Konzert für Violine und Orchester Nr. 1 D-Dur op. 6/Caprices für Violine op. 1

Rubrik: CDs
Verlag/Label: Antes Edition BM319287
erschienen in: das Orchester 10/2013 , Seite 73

Wie hört man heute CDs? Oft im Auto, oft auch nebenbei im Wohnzimmer. Für diese Hörsituationen ist Maria Solozobovas CD zum 230. Geburtstag von Paganini wunderbar geeignet. Sie könnte auch bestens das Publikum bei einem der vielen sommerlichen Klassik-Open-Airs mit ihrer stupenden Virtuosität begeistern.
Maria Solozobova hat einen großen, zupackenden Ton, eine enorme Geläufigkeit und eine erstaunliche Fingerbeherrschung, was sich insbesondere in Nel cor più non mi sento zeigt, wo gleichzeitig Pizzicato und eine mit dem Bogen gestrichene Melodie erklingen. In Paganinis D-Dur-Konzert beherrscht sie die große Solistengeste ebenso wie die lyrisch-introvertierten Emotionen. Die Absolventin des Moskauer Tschaikowsky-Konservatoriums und Meisterschülerin von Zakhar Bron besitzt ein enormes solistisches Potenzial.
Doch hört man diese CD konzentriert und genau, gar die Noten mitlesend, hat man das Gefühl, dass diese Paganini-Einspielung zwar ein Dokument hohen geigerischen Vermögens ist, aber weder in sich stimmig wirkt noch irgendetwas zu Gehör bringt, was wir so noch nicht in Paganinis Musik entdeckt haben. Maria Solozobova spielt die Forte-Passagen so, als ob sie Tschaikowsky oder ein anderes Werk der 2. Hälfte des 19. Jahrhunderts aufführen würde.
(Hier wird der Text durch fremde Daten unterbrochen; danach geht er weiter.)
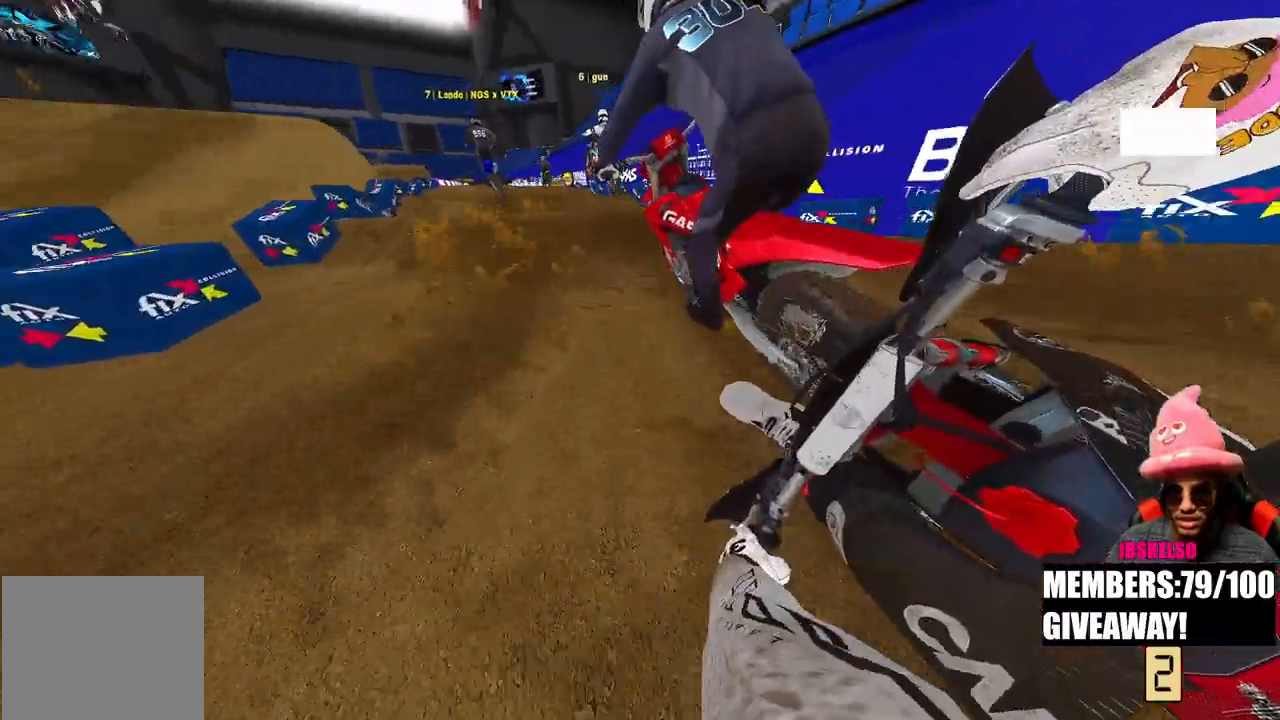
{"buttons": ["R2"], "left_stick": "center", "right_stick": "up-right", "events": [[50, "R3", "down"], [133, "R3", "up"], [133, "right_stick", "up-right"], [233, "left_stick", "up"], [333, "left_stick", "center"]]}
Dadurch entgehen ihr Nuancen, fehlt im Detail oft die Pointe, die gerade Paganinis Virtuosität ausmacht. Bei den technisch sehr anspruchsvollen Passagen steht das „Material“ zu sehr im Vordergrund. Doch Virtuosität bei Paganini bedeutet ja gerade, dass das Schwierige leicht wirkt. Gewiss ist der 1. Satz des D-Dur-Konzerts ein Maestoso, aber es muss ja nicht wie falsch verstandene Musik von Richard Wagner klingen. Das Adagio muss nicht an Tschaikowsky erinnern. Am besten ist noch das Rondo gelungen: Hier zeigt die Solistin eine exzellente Bogenbeherrschung. Allerdings inspiriert das Cape Philharmonic Orchestra die Solistin nicht zu Höhenflügen musikalischen Esprits. Es ist ordentlich, aber kein Paganini-Glücksfall, spielt zu großflächig, mit zu wenig italienischem Klang.
Nach dem D-Dur-Konzert folgen die Caprices Nr. 1 und 2 für Violine solo. Maria Solozobova zeigt, dass sie diese verteufelt schwierigen Stücke spielen kann, aber sie gestaltet sie nicht zu einer besonderen Interpretation. Am besten wirken die Variationen Paganinis über Paisiellos Nel cor più non mi sento. Hier gelingen ihr Kostproben einer Virtuosität, die nicht allein technisch verstanden ist, sondern den Witz, die Dämonie und rattenfängerische Violinkunst Paganinis aufleben lassen.
Maria Solozobova kann Paganini spielen. Aber sie ist noch auf der Suche nach einem eigenen Zugang und sie ist noch jung genug, um ihn zu finden.